## SELECTED TEXT:
───

Michael Ossmann gave a really interesting talk on bluetooth keyboard security at ShmooCon. He specifically covered the bluetooth HID profile from 2003 and the bluetooth 1.2 spec from the same time, which all current keyboards on the market implement. He covered many attacks on the system that take advantage of bluetooth not authenticating its devices.
Mike opened by quoting from the February 2003 issue of Bruce Schneier’s Crypto-Gram on the importance of authentication.
Last year I had a conversation with an engineer involved with security for the Bluetooth wireless protocol. I told him that Bluetooth has only privacy and not per-packet authentication. He responded with the prototypical lame responses: 1) pseudorandom frequency hopping makes it “nearly impossible” for an attacker to get in, and 2) the range is only 8 feet, so the attacks are naturally limited.
I tried to argue the point, but eventually gave up. Then I said something like: “I can hardly wait for Bluetooth to become universal, because I really want a wireless keyboard and mouse with the “base station” built into my computer.” He said: “Yes, but you really probably don’t want to use Bluetooth for that, because then somebody could stuff keystrokes or mouse clicks into your system.” I didn’t know whether to laugh or cry. Talk about not getting it.
The bluetooth HID profile is essentially USB HID implemented over bluetooth. The bluetooth dongle has two USB protocols it can use to communicate to the computer either “boot” protocol or “report” protocol. The report protocol is very flexible to suit whatever the device needs. The “boot” protocol on the other hand is fixed. The boot protocol is designed this way because it’s in the computer BIOS which allows the keyboard to be used at boot time without needing a full USB stack. Many dongles default to this boot protocol when plugged in and just enumerate as a mouse and keyboard instead of a full bluetooth host (which you can later switch to in software).

───

## DATA LISTING:
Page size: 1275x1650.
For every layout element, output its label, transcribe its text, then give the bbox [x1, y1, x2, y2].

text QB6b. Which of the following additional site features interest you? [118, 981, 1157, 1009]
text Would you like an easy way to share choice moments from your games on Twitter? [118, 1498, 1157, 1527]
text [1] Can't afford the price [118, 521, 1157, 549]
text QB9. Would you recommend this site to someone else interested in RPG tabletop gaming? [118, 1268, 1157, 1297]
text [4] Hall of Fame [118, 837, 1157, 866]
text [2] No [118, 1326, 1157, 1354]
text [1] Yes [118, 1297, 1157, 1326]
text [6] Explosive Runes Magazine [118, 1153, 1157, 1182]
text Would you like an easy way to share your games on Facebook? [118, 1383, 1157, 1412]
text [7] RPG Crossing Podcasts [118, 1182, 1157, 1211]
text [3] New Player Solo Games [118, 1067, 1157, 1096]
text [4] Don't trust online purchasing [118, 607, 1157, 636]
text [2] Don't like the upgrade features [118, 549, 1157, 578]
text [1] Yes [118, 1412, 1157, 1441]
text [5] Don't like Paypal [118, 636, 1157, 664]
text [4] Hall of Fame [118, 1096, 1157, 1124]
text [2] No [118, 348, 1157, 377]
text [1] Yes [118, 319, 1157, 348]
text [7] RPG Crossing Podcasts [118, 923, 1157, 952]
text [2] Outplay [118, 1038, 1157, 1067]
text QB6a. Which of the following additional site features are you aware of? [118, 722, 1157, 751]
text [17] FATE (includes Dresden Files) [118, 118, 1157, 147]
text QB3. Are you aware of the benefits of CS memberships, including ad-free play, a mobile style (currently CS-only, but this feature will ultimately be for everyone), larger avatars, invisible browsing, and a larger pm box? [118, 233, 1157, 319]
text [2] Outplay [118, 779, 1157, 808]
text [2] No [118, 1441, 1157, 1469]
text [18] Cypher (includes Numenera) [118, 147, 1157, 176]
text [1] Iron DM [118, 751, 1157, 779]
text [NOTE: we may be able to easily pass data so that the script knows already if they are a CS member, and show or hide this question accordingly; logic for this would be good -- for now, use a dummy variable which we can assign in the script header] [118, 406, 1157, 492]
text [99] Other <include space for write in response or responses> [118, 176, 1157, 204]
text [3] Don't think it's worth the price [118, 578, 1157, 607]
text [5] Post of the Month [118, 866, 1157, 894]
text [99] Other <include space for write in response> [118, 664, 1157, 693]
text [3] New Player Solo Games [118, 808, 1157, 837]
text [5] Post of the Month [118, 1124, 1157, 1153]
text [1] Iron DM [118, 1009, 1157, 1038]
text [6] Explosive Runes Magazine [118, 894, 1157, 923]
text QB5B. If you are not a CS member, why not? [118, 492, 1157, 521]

───

## REQUIREMENT 1:
Repeat the passage of the bluetooth keyboard security text from "I tried to argue" to "not getting it." word for word.
## REQUIREMENT 2:
Name every person, event, and publication that the bluetooth keyboard security text mentions.
## REQUIREMENT 3:
Write the next part of the text on bluetooth keyboard security, picking up after its last sentence.
The data comes from a different source than the text on bluetooth keyboard security.

## EXERCISE RESPONSE 1:
I tried to argue the point, but eventually gave up. Then I said something like: “I can hardly wait for Bluetooth to become universal, because I really want a wireless keyboard and mouse with the “base station” built into my computer.” He said: “Yes, but you really probably don’t want to use Bluetooth for that, because then somebody could stuff keystrokes or mouse clicks into your system.” I didn’t know whether to laugh or cry. Talk about not getting it.

## EXERCISE RESPONSE 2:
Michael Ossmann (person), ShmooCon (event), Bruce Schneier (person), Crypto-Gram (publication)

## EXERCISE RESPONSE 3:
Mike developed the btbb plugin for WireShark which lets you look at bluetooth baseband packets captured over the air with the USRP software radio. While working on it he noticed the keystrokes were being sent in the clear. He sent a few captures to Joshua Wright who used them to develop btaptap which takes a pcap file and spits out the keystrokes. The dongle they were captured from was in boot mode, but just being in boot mode doesn’t guarantee they’re sent in the clear. Some computers with bluetooth now ship with boot mode as the default.
The next thing Mike talked about was HID Attack by Collin Mulliner. Collin developed xkbd-bthid as a virtual bluetooth keyboard to send keystrokes to bluetooth devices. It was designed to hunt down machines that were waiting for keyboards to connect. Most of these holes have been patched now. Mike demoed injecting mouse commands by using a dongle on the victim’s machine while the mouse was turned off. The interesting part of the demo was that he injected keystrokes using the mouse since it’s the same HID boot protocol. Support for encryption in mice isn’t required by the USB HID spec only for keyboards.
To do the spoof, you have to know the BD_ADDR of the device you’re spoofing. If you have physical access, you could just read it off of the device or OS. Kismet now ships with kismet-btscan for actively sending inquiries to recover the BD_ADDR of local devices. kismet-bluetooth is also being developed to passively monitor the baseband using the USRP.
When bluetooth devices are using encryption there’s a link key that you must crack. Much research has been done on this with BT Crack by Thierry Zoller and btpincrack by David Hulton. They work but require a lot of time and usually capturing the actual device pairing. Mike suggested in jest that all pairing should be done inside of a Faraday cage.
bthidproxy is yet another handy piece of software. Using it you can man in the middle bluetooth connections by using two dongles and spoofing the host and device addresses. Because of ‘virtual cabling’, a one to one connection is made between device and host. This means that almost all attacks must be performed when either the device or host are off allowing you to take their place. This isn’t too much of a problem since machines get powered down often and many mice have off switches to save battery.
Mike talked about K Chen’s Apple Keyboard firmware attack. The USB keyboard doesn’t check the firmware’s signature so it can be rewritten. Bluetooth HID is USB over bluetooth, so Mike decided to see if the same thing was possible. He was able to modify the firmware on his Apple bluetooth keyboard by sending it packets over the air. His keyboard is the older three battery version which required the link key to be used, but he said that the newer two battery version doesn’t have this protection.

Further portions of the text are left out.